In 2006, the International Astronomical Union (IAU) declared that Pluto was not a planet, but rather a dwarf planet. This was largely because Pluto is relatively small (smaller than our moon) and it belongs to the Kuiper Belt—a body of comets/large objects that orbit the sun on the outer edges of the solar system. This presented a problem for the IAU; but to see why, we must first see how the IAU defines a regular, full-size planet.
The three main criteria for a full-size planet are that it orbits the sun, is (almost) spherical in shape, and has “cleared its neighborhood.” By “clearing its neighborhood,” the IAU means that a planet must not orbit in sync with nearby, similar objects. Rather, all such objects must be gravitationally attracted to the planet. This is where Pluto fails. Because there are other, relatively similarly-sized objects in the Kuiper Belt that are not affected by Pluto’s gravity, it has not “cleared its neighborhood.”

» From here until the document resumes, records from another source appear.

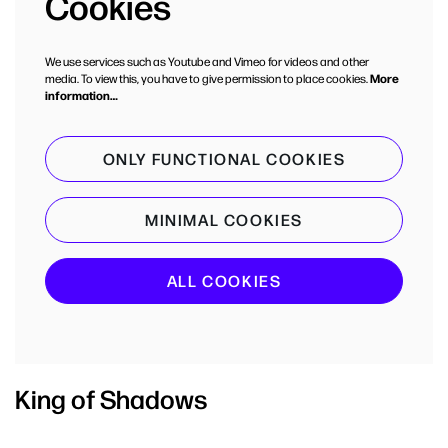
Cookies
We use services such as Youtube and Vimeo for videos and other
media. To view this, you have to give permission to place cookies.
More
information…
ONLY FUNCTIONAL COOKIES
MINIMAL COOKIES
ALL COOKIES
King of Shadows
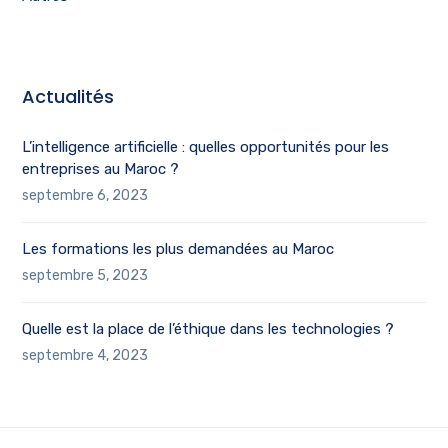
Actualités
L’intelligence artificielle : quelles opportunités pour les
entreprises au Maroc ?
septembre 6, 2023
Les formations les plus demandées au Maroc
septembre 5, 2023
Quelle est la place de l’éthique dans les technologies ?
septembre 4, 2023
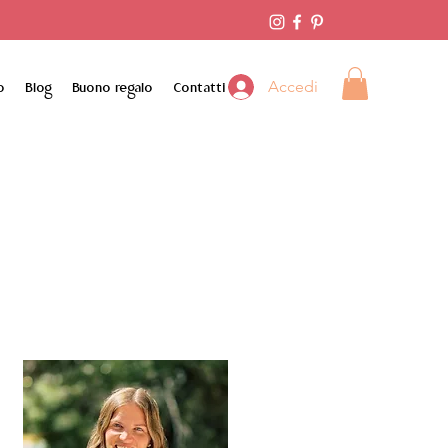
Accedi
o
Blog
Buono regalo
Contatti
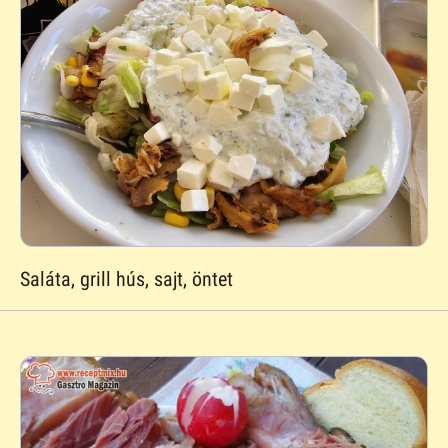
Saláta, grill hús, sajt, öntet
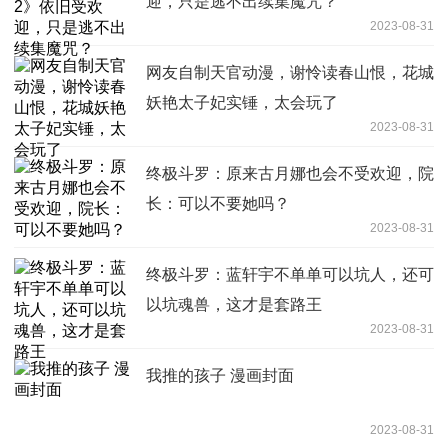
迎，只是逃不出续集魔咒？
2023-08-31
网友自制天官动漫，谢怜读春山恨，花城
妖艳太子妃实锤，太会玩了
2023-08-31
终极斗罗：原来古月娜也会不受欢迎，院
长：可以不要她吗？
2023-08-31
终极斗罗：蓝轩宇不单单可以坑人，还可
以坑魂兽，这才是套路王
2023-08-31
我推的孩子 漫画封面
2023-08-31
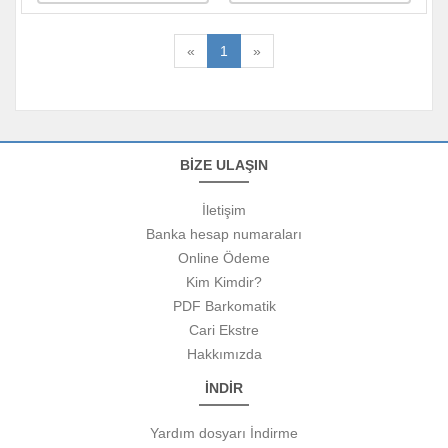
«
1
»
BİZE ULAŞIN
İletişim
Banka hesap numaraları
Online Ödeme
Kim Kimdir?
PDF Barkomatik
Cari Ekstre
Hakkımızda
İNDİR
Yardım dosyarı İndirme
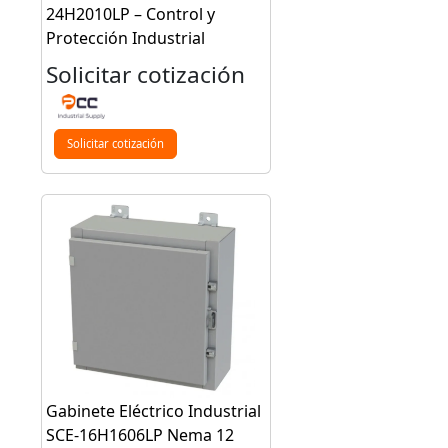
24H2010LP – Control y
Protección Industrial
Solicitar cotización
Solicitar cotización
Gabinete Eléctrico Industrial
SCE-16H1606LP Nema 12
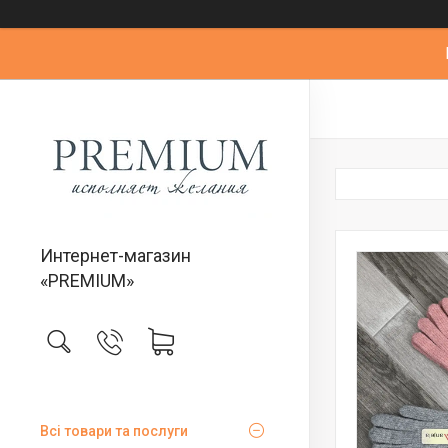
Интернет-магазин
«PREMIUM»
Всі товари та послуги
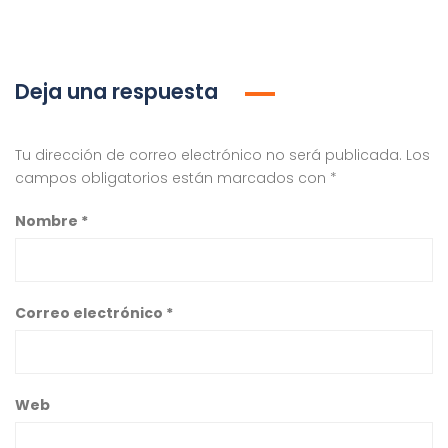
Deja una respuesta
Tu dirección de correo electrónico no será publicada.
Los
campos obligatorios están marcados con
*
Nombre
*
Correo electrónico
*
Web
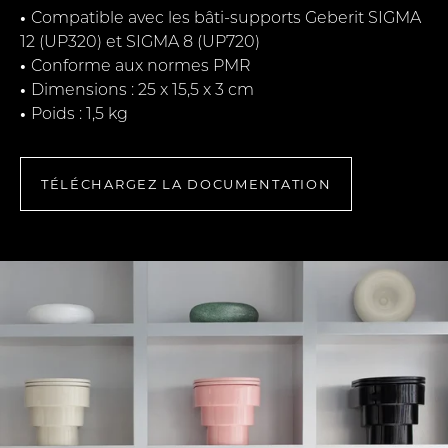
•
Compatible avec les bâti-supports Geberit SIGMA
12 (UP320) et SIGMA 8 (UP720)
•
Conforme aux normes PMR
•
Dimensions : 25 x 15,5 x 3 cm
•
Poids : 1,5 kg
TÉLÉCHARGEZ LA DOCUMENTATION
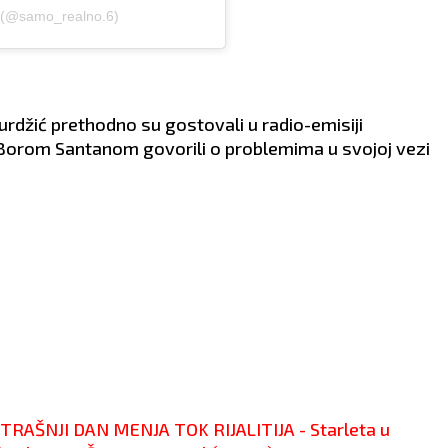
VLJE:
Više se
ZDRAVLJE:
Povedite raču
6 (@samo_realno.6)
rajte.
o leđima.
rdžić prethodno su gostovali u radio-emisiji
i Borom Santanom govorili o problemima u svojoj vezi
RAŠNJI DAN MENJA TOK RIJALITIJA - Starleta u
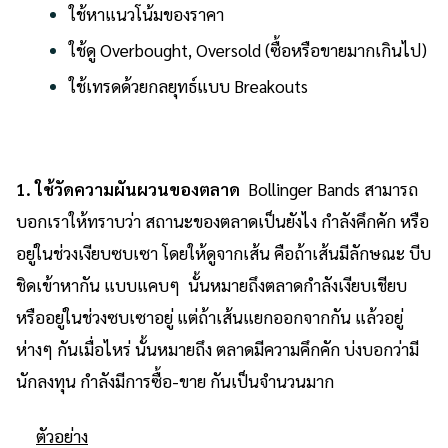
ใช้หาแนวโน้มของราคา
ใช้ดู Overbought, Oversold (ซื้อหรือขายมากเกินไป)
ใช้เทรดด้วยกลยุทธ์แบบ Breakouts
1.
ใช้วัดความผันผวนของตลาด
Bollinger Bands สามารถ
บอกเราให้ทราบว่า สถานะของตลาดเป็นยังไง กำลังคึกคัก หรือ
อยู่ในช่วงเงียบซบเซา โดยให้ดูจากเส้น คือถ้าเส้นมีลักษณะ บีบ
ชิดเข้าหากัน แบบแคบๆ นั้นหมายถึงตลาดกำลังเงียบเชียบ
หรืออยู่ในช่วงซบเซาอยู่ แต่ถ้าเส้นแยกออกจากกัน แล้วอยู่
ห่างๆ กันเมื่อไหร่ นั้นหมายถึง ตลาดมีความคึกคัก บ่งบอกว่ามี
นักลงทุน กำลังมีการซื้อ-ขาย กันเป็นจำนวนมาก
ตัวอย่าง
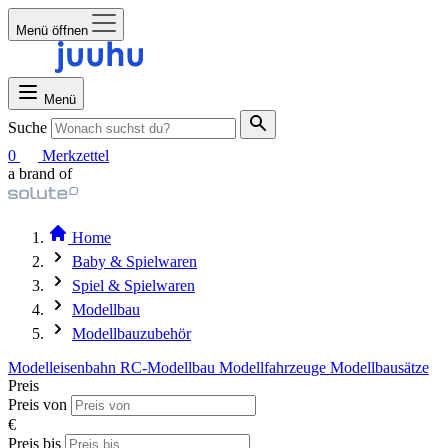
Menü öffnen
Menü
Suche
0
Merkzettel
a brand of
Home
Baby & Spielwaren
Spiel & Spielwaren
Modellbau
Modellbauzubehör
Modelleisenbahn
RC-Modellbau
Modellfahrzeuge
Modellbausätze
Preis
Preis von
€
Preis bis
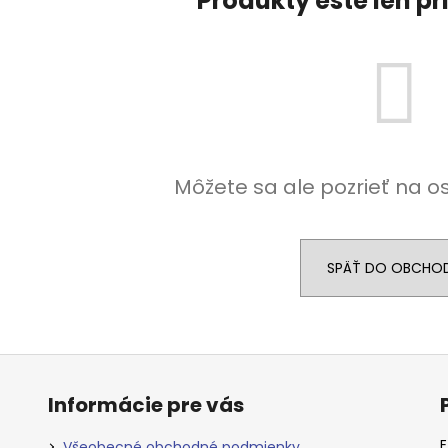
Produkty ešte len p
Môžete sa ale pozrieť na o
SPÄŤ DO OBCHO
Informácie pre vás
E
Všeobecné obchodné podmienky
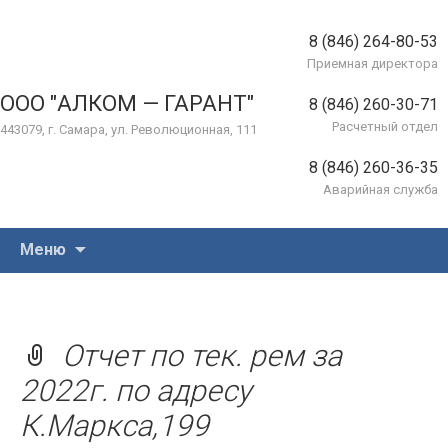
8 (846) 264-80-53
Приемная директора
ООО "АЛКОМ — ГАРАНТ"
8 (846) 260-30-71
Расчетный отдел
443079, г. Самара, ул. Революционная, 111
8 (846) 260-36-35
Аварийная служба
Перейти
Меню
к
содержимому
Отчет по тек. рем за
2022г. по адресу
К.Маркса,199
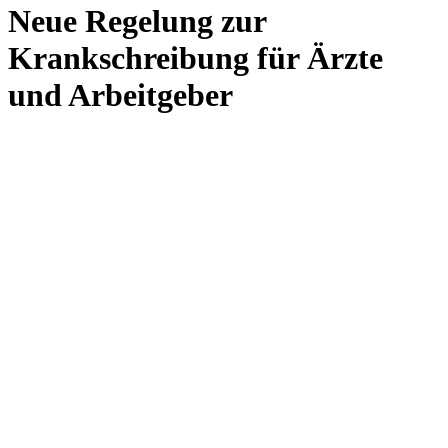
Neue Regelung zur
Krankschreibung für Ärzte
und Arbeitgeber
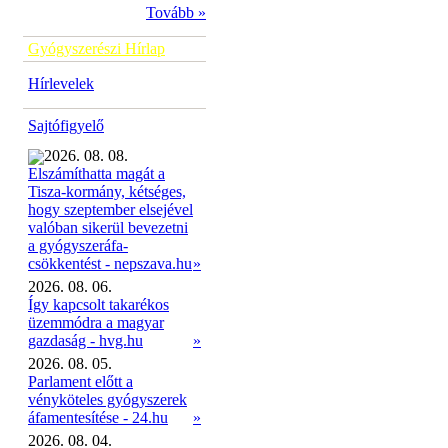
Tovább »
Gyógyszerészi Hírlap
Hírlevelek
Sajtófigyelő
2026. 08. 08.
Elszámíthatta magát a
Tisza-kormány, kétséges,
hogy szeptember elsejével
valóban sikerül bevezetni
a gyógyszeráfa-
»
csökkentést - nepszava.hu
2026. 08. 06.
Így kapcsolt takarékos
üzemmódra a magyar
gazdaság - hvg.hu
»
2026. 08. 05.
Parlament előtt a
vényköteles gyógyszerek
áfamentesítése - 24.hu
»
2026. 08. 04.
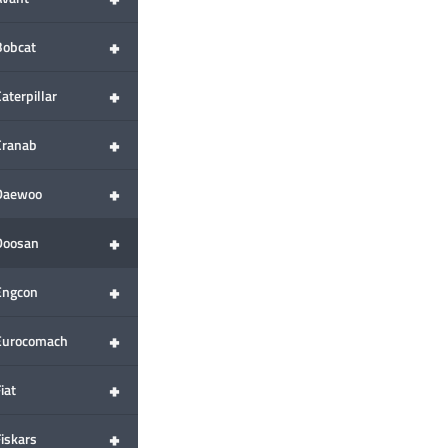
+
Bobcat
+
aterpillar
+
Cranab
+
Daewoo
+
Doosan
+
Engcon
+
Eurocomach
+
iat
+
Fiskars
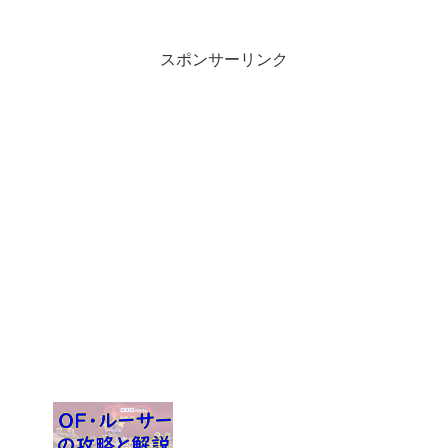
今回はこの価値ある記事の価値とは何か
について私なりの考えを記事にしまし
た。ちなみにアクセス数を伸...
スポンサーリンク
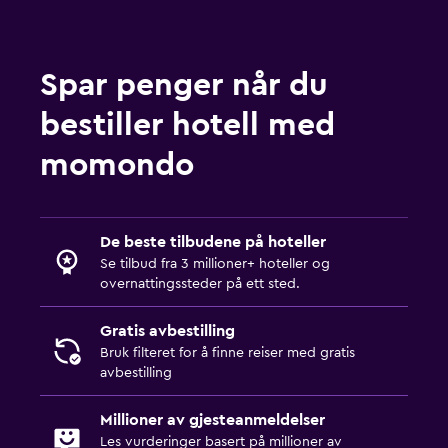
Måltider for barn
Barnegrinder
Barnevennlig buffé
Spar penger når du
Innendørs lekeområde
bestiller hotell med
Media og underholdning
momondo
Flatskjerm-TV
Delt stue/TV-område
De beste tilbudene på hoteller
Bøker
Se tilbud fra 3 millioner+ hoteller og
Kabel- eller satellitt-TV
overnattingssteder på ett sted.
TV
Gratis avbestilling
Bruk filteret for å finne reiser med gratis
Mat
avbestilling
Minibar
Millioner av gjesteanmeldelser
Matpakke
Les vurderinger basert på millioner av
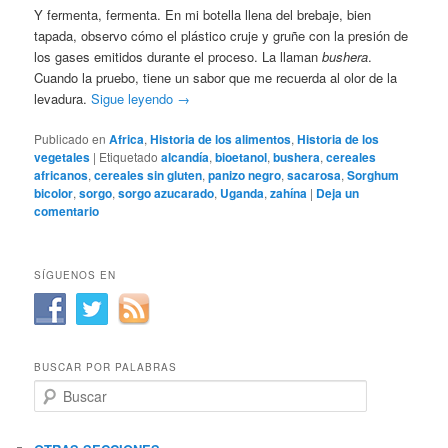
Y fermenta, fermenta. En mi botella llena del brebaje, bien
tapada, observo cómo el plástico cruje y gruñe con la presión de
los gases emitidos durante el proceso. La llaman
bushera
.
Cuando la pruebo, tiene un sabor que me recuerda al olor de la
levadura.
Sigue leyendo
→
Publicado en
Africa
,
Historia de los alimentos
,
Historia de los
vegetales
|
Etiquetado
alcandía
,
bioetanol
,
bushera
,
cereales
africanos
,
cereales sin gluten
,
panizo negro
,
sacarosa
,
Sorghum
bicolor
,
sorgo
,
sorgo azucarado
,
Uganda
,
zahína
|
Deja un
comentario
SÍGUENOS EN
BUSCAR POR PALABRAS
B
u
s
c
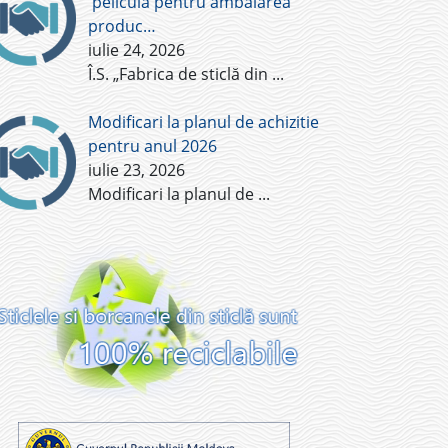
pelicula pentru ambalarea
produc…
iulie 24, 2026
Î.S. „Fabrica de sticlă din
...
Modificari la planul de achizitie
pentru anul 2026
iulie 23, 2026
Modificari la planul de
...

While the IAU maintains this important distinction between regular planets and dwarf planets, planetary scientist Alan Stern offers an interesting perspective—that the title is merely semantics. He states how, according to planetary scientists, all dwarf planets are planets by nature. A dwarf planet is simply a small planet. Therefore, it is irrelevant and misguided to characterize Pluto as “not a planet.”